The next year, Dalton filed a new complaint - "to get the court's attention," Giansante said - and Morgan finally ruled on the surviving claim. He dismissed it because he could not find an acceptable remedy. Undoing the sale was not realistic.

Dalton appealed, and, in 2012, an appellate court sent the case back to Morgan to fully consider the equitable-fraud claim.

Morgan, saying the former owners had a duty to disclose the information they came across post-closing, validated the equitable-fraud claim. He instructed them to finance most of a site investigation and any remediation; Dalton was to pay 35 percent. A conclusion would allow Dalton to finally sell his property, he said.

Virgil Maderich said her mother would not have intentionally wronged someone and genuinely didn't think she had left behind a spill. "It wasn't like she snuck away in the dark of the night," Maderich said, noting that her mother opened a liquor store in Burlington County.

The study would end the drama, she said, and the family had no issue contributing to a cleanup: "I always felt strongly that, if there was anything there, it was insignificant.

"And I was right."

More than two decades after the sale, experts finally inspected the grounds of the Rainbow Inn and, in 2014, determined that the contamination levels did not warrant environmental remediation.

"Very ironic," said Maderich's attorney, Betsy G. Ramos.

Giansante said that the equitable-fraud finding was a victory in requiring the investigation, but that the oil had broken down over time, benefiting the "concealers."

So Dalton again appealed, seeking attorney fees and profits that the previous owners experienced by not addressing the issue in 1988. Giansante, who has worked the case on a contingency basis, has estimated that fees, with court-permitted enhancements, could surpass $500,000.

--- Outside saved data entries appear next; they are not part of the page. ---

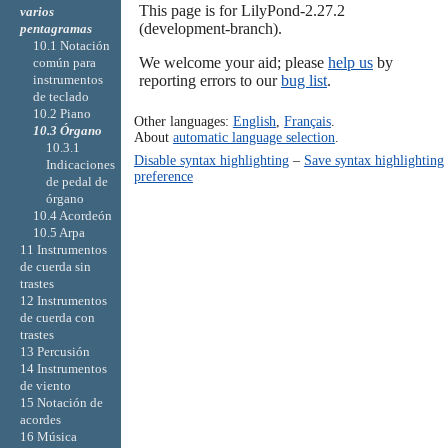
This page is for LilyPond-2.27.2
varios
(development-branch).
pentagramas
10.1 Notación
We welcome your aid; please
help us
by
común para
reporting errors to our
bug list
.
instrumentos
de teclado
10.2 Piano
Other languages:
English
,
Français
.
10.3 Órgano
About
automatic language selection
.
10.3.1
Disable syntax highlighting
–
Save syntax highlighting
Indicaciones
preference
de pedal de
órgano
10.4 Acordeón
10.5 Arpa
11 Instrumentos
de cuerda sin
trastes
12 Instrumentos
de cuerda con
trastes
13 Percusión
14 Instrumentos
de viento
15 Notación de
acordes
16 Música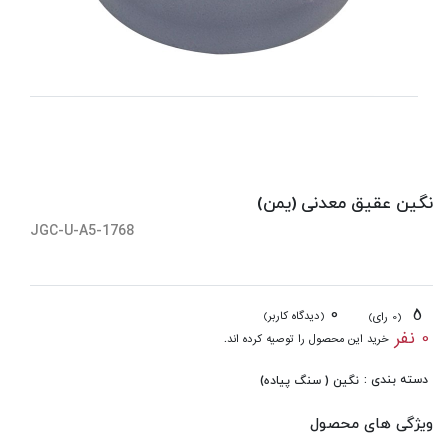
نگین عقیق معدنی (یمن)
JGC-U-A5-1768
0
5
(دیدگاه کاربر)
(0 رای)
0 نفر
خرید این محصول را توصیه کرده اند.
دسته بندی :
نگین ( سنگ پیاده)
ویژگی های محصول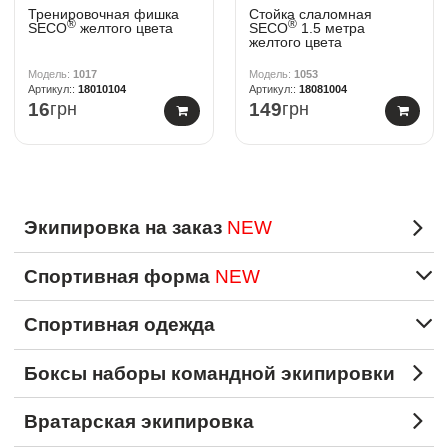
Тренировочная фишка
Стойка слаломная
®
®
SECO
желтого цвета
SECO
1.5 метра
желтого цвета
1017
1053
18010104
18081004
16
грн
149
грн
Экипировка на заказ
NEW
Спортивная форма
NEW
Спортивная одежда
Боксы наборы командной экипировки
Вратарская экипировка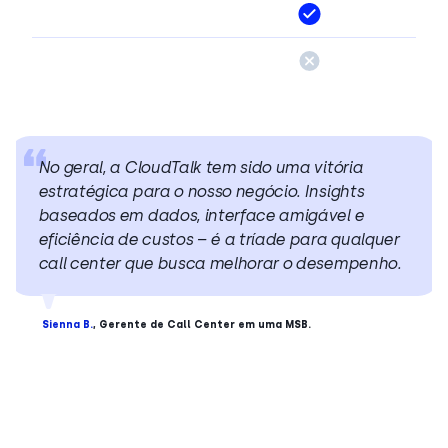
No geral, a CloudTalk tem sido uma vitória
estratégica para o nosso negócio. Insights
baseados em dados, interface amigável e
eficiência de custos – é a tríade para qualquer
call center que busca melhorar o desempenho
.
Sienna B.
, Gerente de Call Center em uma MSB.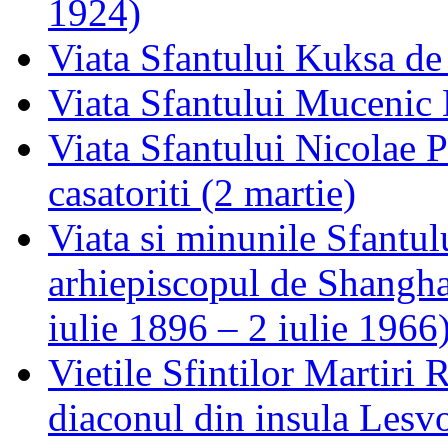
1924)
Viata Sfantului Kuksa de
Viata Sfantului Mucenic
Viata Sfantului Nicolae P
casatoriti (2 martie)
Viata si minunile Sfantu
arhiepiscopul de Shanghai
iulie 1896 – 2 iulie 1966
Vietile Sfintilor Martiri R
diaconul din insula Lesv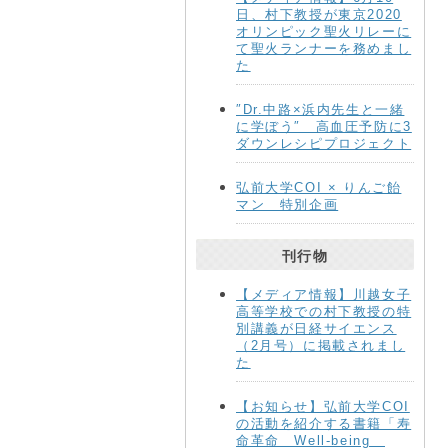
日、村下教授が東京2020
オリンピック聖火リレーに
て聖火ランナーを務めまし
た
″Dr.中路×浜内先生と一緒
に学ぼう″ 高血圧予防に3
ダウンレシピプロジェクト
弘前大学COI × りんご飴
マン 特別企画
刊行物
【メディア情報】川越女子
高等学校での村下教授の特
別講義が日経サイエンス
（2月号）に掲載されまし
た
【お知らせ】弘前大学COI
の活動を紹介する書籍「寿
命革命 Well-being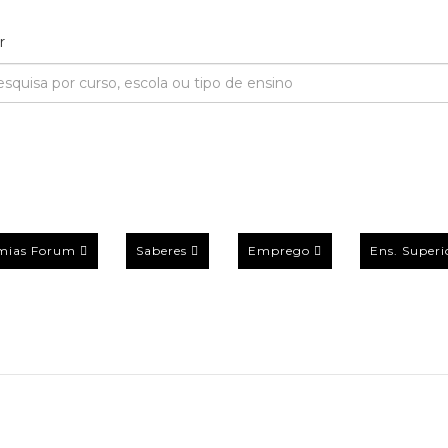
mias Forum
Saberes
Emprego
Ens. Superi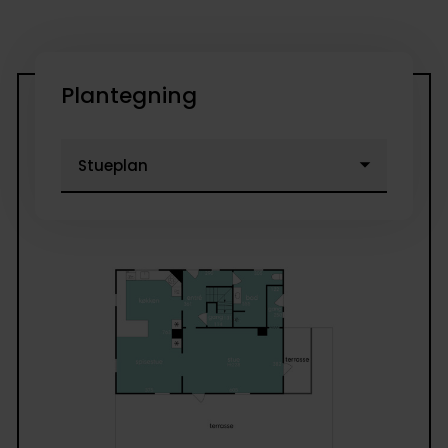
Plantegning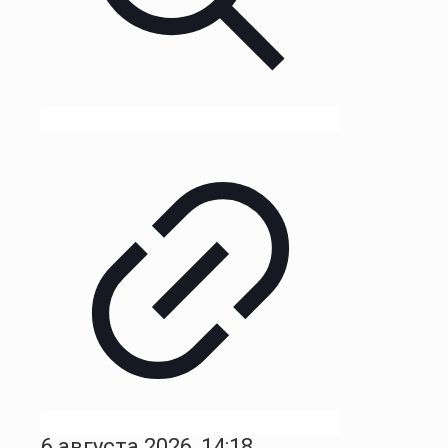
6 августа 2026, 14:18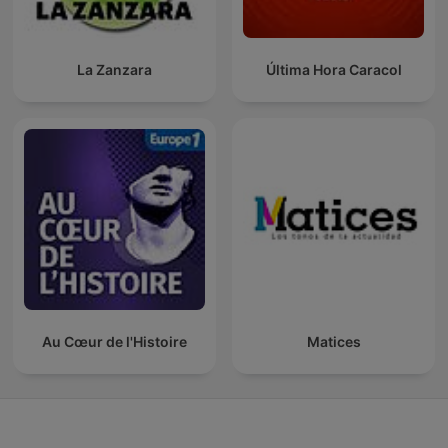
La Zanzara
Última Hora Caracol
Au Cœur de l'Histoire
Matices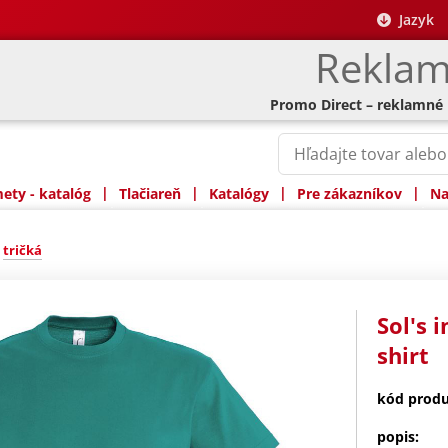
Jazyk
Reklam
Promo Direct – reklamné
|
|
|
|
ty - katalóg
Tlačiareň
Katalógy
Pre zákazníkov
Na
»
tričká
Sol's 
shirt
kód produ
popis: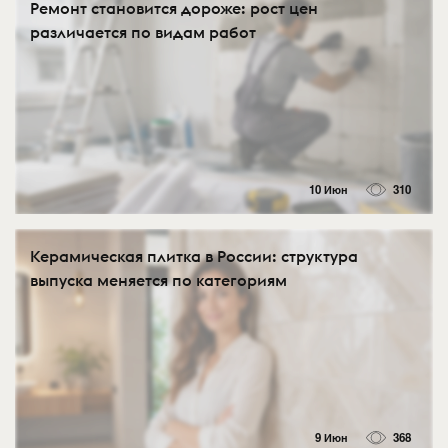
Ремонт становится дороже: рост цен
различается по видам работ
10 Июн
310
Керамическая плитка в России: структура
выпуска меняется по категориям
9 Июн
368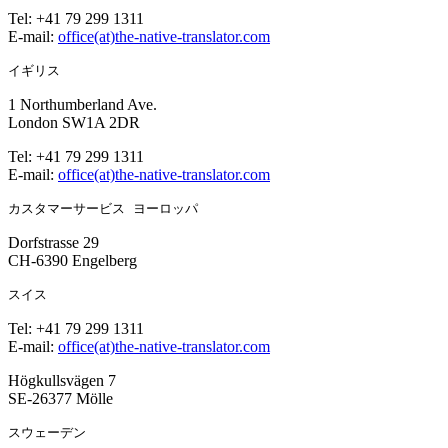
Tel: +41 79 299 1311
E-mail:
office(at)the-native-translator.com
イギリス
1 Northumberland Ave.
London SW1A 2DR
Tel: +41 79 299 1311
E-mail:
office(at)the-native-translator.com
カスタマーサービス ヨーロッパ
Dorfstrasse 29
CH-6390 Engelberg
スイス
Tel: +41 79 299 1311
E-mail:
office(at)the-native-translator.com
Högkullsvägen 7
SE-26377 Mölle
スウェーデン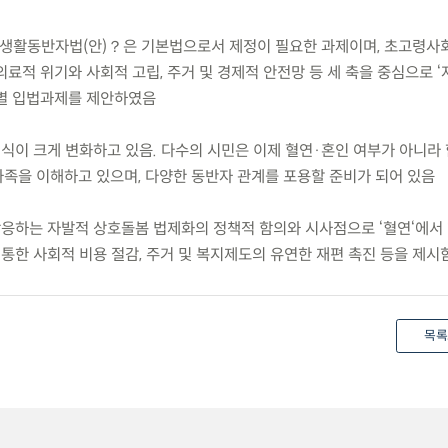
？생활동반자법(안)？은 기본법으로서 제정이 필요한 과제이며, 초고령사
료적 위기와 사회적 고립, 주거 및 경제적 안전망 등 세 축을 중심으로 
개별 입법과제를 제안하였음
인식이 크게 변화하고 있음. 다수의 시민은 이제 혈연·혼인 여부가 아니라
족을 이해하고 있으며, 다양한 동반자 관계를 포용할 준비가 되어 있음
상응하는 자발적 상호돌봄 법제화의 정책적 함의와 시사점으로 ‘혈연‘에서 
 통한 사회적 비용 절감, 주거 및 복지제도의 유연한 재편 촉진 등을 제시
목록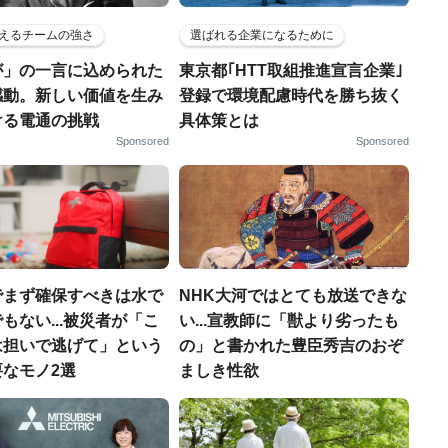
えるチームの強さ
選ばれる企業になるために
が」の一言に込められた
東京都｢HTT取組推進宣言企業｣
感動。新しい価値を生み
登録で環境配慮時代を勝ち抜く
ける電通の挑戦
具体策とは
Sponsored
Sponsored
でまず確保すべきは水で
NHK大河ではとても放送できな
もない...被災者が「こ
い...宣教師に「獣より劣ったも
は担いで逃げて」という
の」と書かれた豊臣秀吉のおぞ
なモノ2選
ましき性欲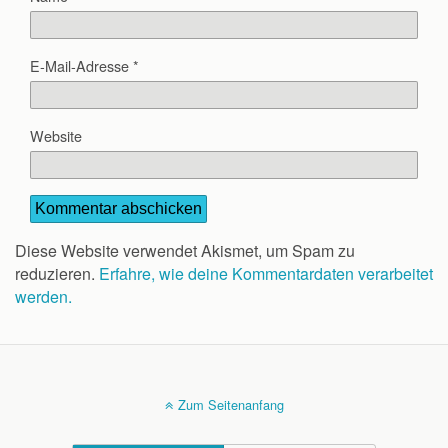
E-Mail-Adresse
*
Website
Diese Website verwendet Akismet, um Spam zu
reduzieren.
Erfahre, wie deine Kommentardaten verarbeitet
werden.
Zum Seitenanfang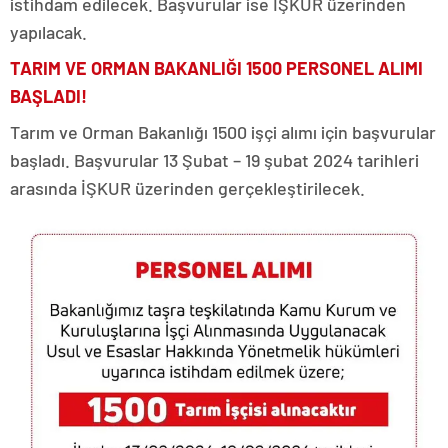
istihdam edilecek. Başvurular ise İŞKUR üzerinden
yapılacak.
TARIM VE ORMAN BAKANLIĞI 1500 PERSONEL ALIMI
BAŞLADI!
Tarım ve Orman Bakanlığı 1500 işçi alımı için başvurular
başladı. Başvurular 13 Şubat – 19 şubat 2024 tarihleri
arasında İŞKUR üzerinden gerçekleştirilecek.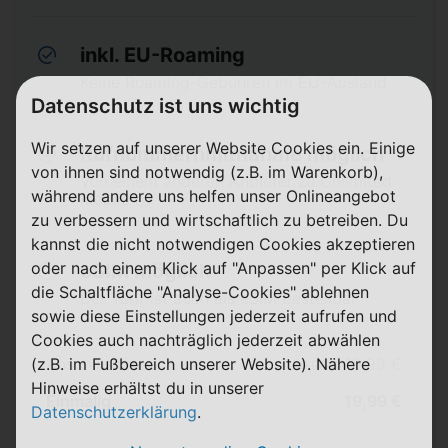
inkl. EU-Roaming
Keine Roaming-Gebühren im EU-Ausland
Datenschutz ist uns wichtig
Wir setzen auf unserer Website Cookies ein. Einige
Rufnummernmitnahme möglich
von ihnen sind notwendig (z.B. im Warenkorb),
Von einem anderen Anbieter zu Unlimited
während andere uns helfen unser Onlineangebot
Mobile ⓘ
zu verbessern und wirtschaftlich zu betreiben. Du
kannst die nicht notwendigen Cookies akzeptieren
oder nach einem Klick auf "Anpassen" per Klick auf
eSIM möglich
die Schaltfläche "Analyse-Cookies" ablehnen
Der Tarif ist auch als eSIM bestellbar
sowie diese Einstellungen jederzeit aufrufen und
Cookies auch nachträglich jederzeit abwählen
(z.B. im Fußbereich unserer Website). Nähere
Anschlusspreis
19,99 €
39,99 €
Hinweise erhältst du in unserer
Einmalig
19,99 €
Datenschutzerklärung
.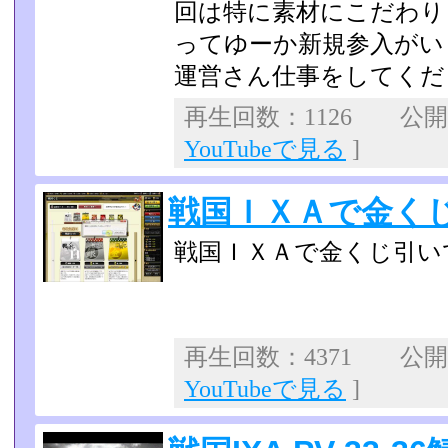
回は特に素材にこだわり
ってゆーか新規参入がい
運営さん仕事をしてくだ
再生回数：1126 公開日：
YouTubeで見る
]
戦国ＩＸＡで金く
戦国ＩＸＡで金くじ引い
再生回数：4371 公開日：
YouTubeで見る
]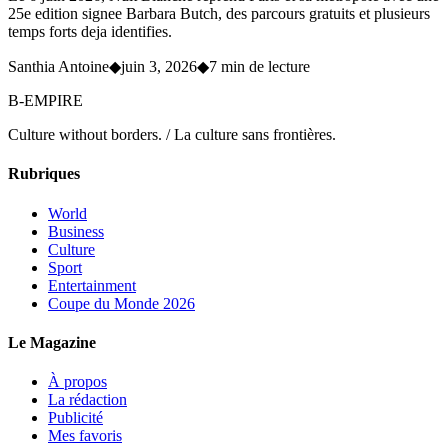
25e edition signee Barbara Butch, des parcours gratuits et plusieurs
temps forts deja identifies.
Santhia Antoine
◆
juin 3, 2026
◆
7 min de lecture
B-EMPIRE
Culture without borders. / La culture sans frontières.
Rubriques
World
Business
Culture
Sport
Entertainment
Coupe du Monde 2026
Le Magazine
À propos
La rédaction
Publicité
Mes favoris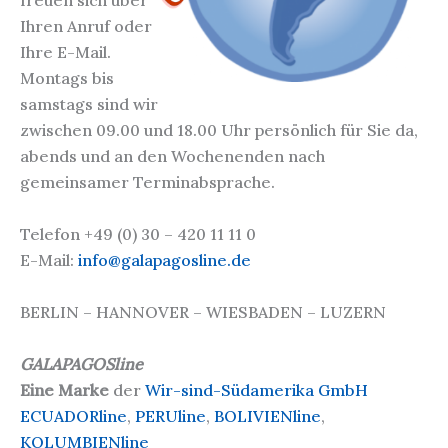
freuen sich über
Ihren Anruf oder
Ihre E-Mail.
Montags bis
samstags sind wir
zwischen 09.00 und 18.00 Uhr persönlich für Sie da,
abends und an den Wochenenden nach
gemeinsamer Terminabsprache.
Telefon +49 (0) 30 – 420 11 11 0
E-Mail:
info@galapagosline.de
BERLIN – HANNOVER – WIESBADEN – LUZERN
GALAPAGOSline
Eine Marke
der
Wir-sind-Südamerika GmbH
ECUADORline
,
PERUline
,
BOLIVIENline
,
KOLUMBIENline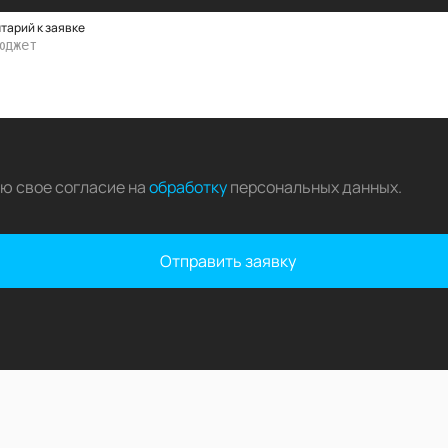
тарий к заявке
аю свое согласие на
обработку
персональных данных
.
Отправить заявку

To Maderich, the continued fight signaled that the case had been expected to yield "a big sum of money." She said that if an attorney is unrelenting, the courts allowed tort cases to "bankrupt people."

Giansante said the contingency agreement was first made by the firm he was with when the case was referred to him. "Nobody that owns a small business or a home can afford these cases," he said, and this case had a "smoking gun."

Nine months after arguments, the appellate court last week affirmed Morgan's decision. It ruled against the awards.

On Friday, Giansante said he would petition the state Supreme Court to take the case, although he acknowledged that the highest court has declined to hear many cases.

"This is unbelievable," Maderich said, wishing an end to a "16-year horror."

Albert Telsey, an environmental-law attorney not involved with the case, said the length of time seemed "just too long for this size case." The case showed "a pox on both houses," he said.

Maderich said that mistakes were made on both sides, but that her family simply wanted to move on.

The case has cost the family about $150,000, she said, and the estates of her mother and Garman - together valued at about $1.5 million - have been held in a "constructive trust" for work at the site since 2013. Ramos is now asking a court to lift the trust.

"It was my mother's business, but we all worked it with the understanding that it would be ours," Maderich said. "This was our way to retirement."

The family's subsequent store was recently sold. So too was the Rainbow Inn.